Zipf's law is an empirical law, formulated using mathematical statistics, named after the linguistGeorge Kingsley Zipf, who first proposed it. Zipf's law states that given a large sample of words used, the frequency of any word is inversely proportional to its rank in the frequency table. So nth word has a frequency proportional to 1/n.
Thus the most frequent word will occur about twice as often as the second most frequent word, three times as often as the third most frequent word, etc. For example, in one sample of words in the English language, the most frequently occurring word, "the", accounts for nearly 7% of all the words (69,971 out of slightly over 1 million). True to Zipf's Law, the second-place word "of" accounts for slightly over 3.5% of words (36,411 occurrences), followed by "and" (28,852). Only about 135 words are needed to account for half the sample of words in a large sample.
The same relationship occurs in many other rankings, unrelated to language, such as the population ranks of cities in various countries, corporation sizes, income rankings, etc. The appearance of the distribution in rankings of cities by population was first noticed by Felix Auerbach in 1913.
It is not known why Zipf's law holds for most languages.
Questions and Answers
Q: What is Zipf's law?
A: Zipf's law is an empirical law that states that the frequency of a word in a large sample is inversely proportional to its rank in the frequency table.
Q: Who proposed Zipf's law?
A: Zipf's law was first proposed by George Kingsley Zipf, a linguist.
Q: How does Zipf's law explain word frequency in a sample of English words?

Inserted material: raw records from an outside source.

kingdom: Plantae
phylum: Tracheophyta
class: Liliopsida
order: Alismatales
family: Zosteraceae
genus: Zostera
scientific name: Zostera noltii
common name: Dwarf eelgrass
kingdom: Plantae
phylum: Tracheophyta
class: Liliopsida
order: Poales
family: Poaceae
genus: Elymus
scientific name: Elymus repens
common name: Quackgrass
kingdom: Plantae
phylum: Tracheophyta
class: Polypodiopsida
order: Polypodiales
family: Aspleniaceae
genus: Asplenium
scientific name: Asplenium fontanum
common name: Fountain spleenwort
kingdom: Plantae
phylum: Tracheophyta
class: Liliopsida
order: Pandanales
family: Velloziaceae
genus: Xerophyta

A: According to Zipf's law, the most frequent word in a sample of English words occurs about twice as often as the second most frequent word, three times as often as the third most frequent word, etc. This trend continues as the rank of the word decreases.
Q: What percentage of all words does the most frequently occurring word account for in one sample of English words?
A: In one sample of English words, the most frequently occurring word ("the") accounts for nearly 7% of all the words.
Q: What is the relationship between the number of words needed to account for half the sample and the frequency of those words?
A: According to Zipf's law, only about 135 words are needed to account for half the sample of words in a large sample.
Q: What other rankings exhibit Zipf's law?
A: The same relationship that Zipf's law describes in frequency of words occurs in other rankings unrelated to language, such as the population ranks of cities in various countries, corporation sizes, and income rankings.
Q: Who noticed the appearance of the distribution in rankings of cities by population?
A: The appearance of the distribution in rankings of cities by population was first noticed by Felix Auerbach in 1913.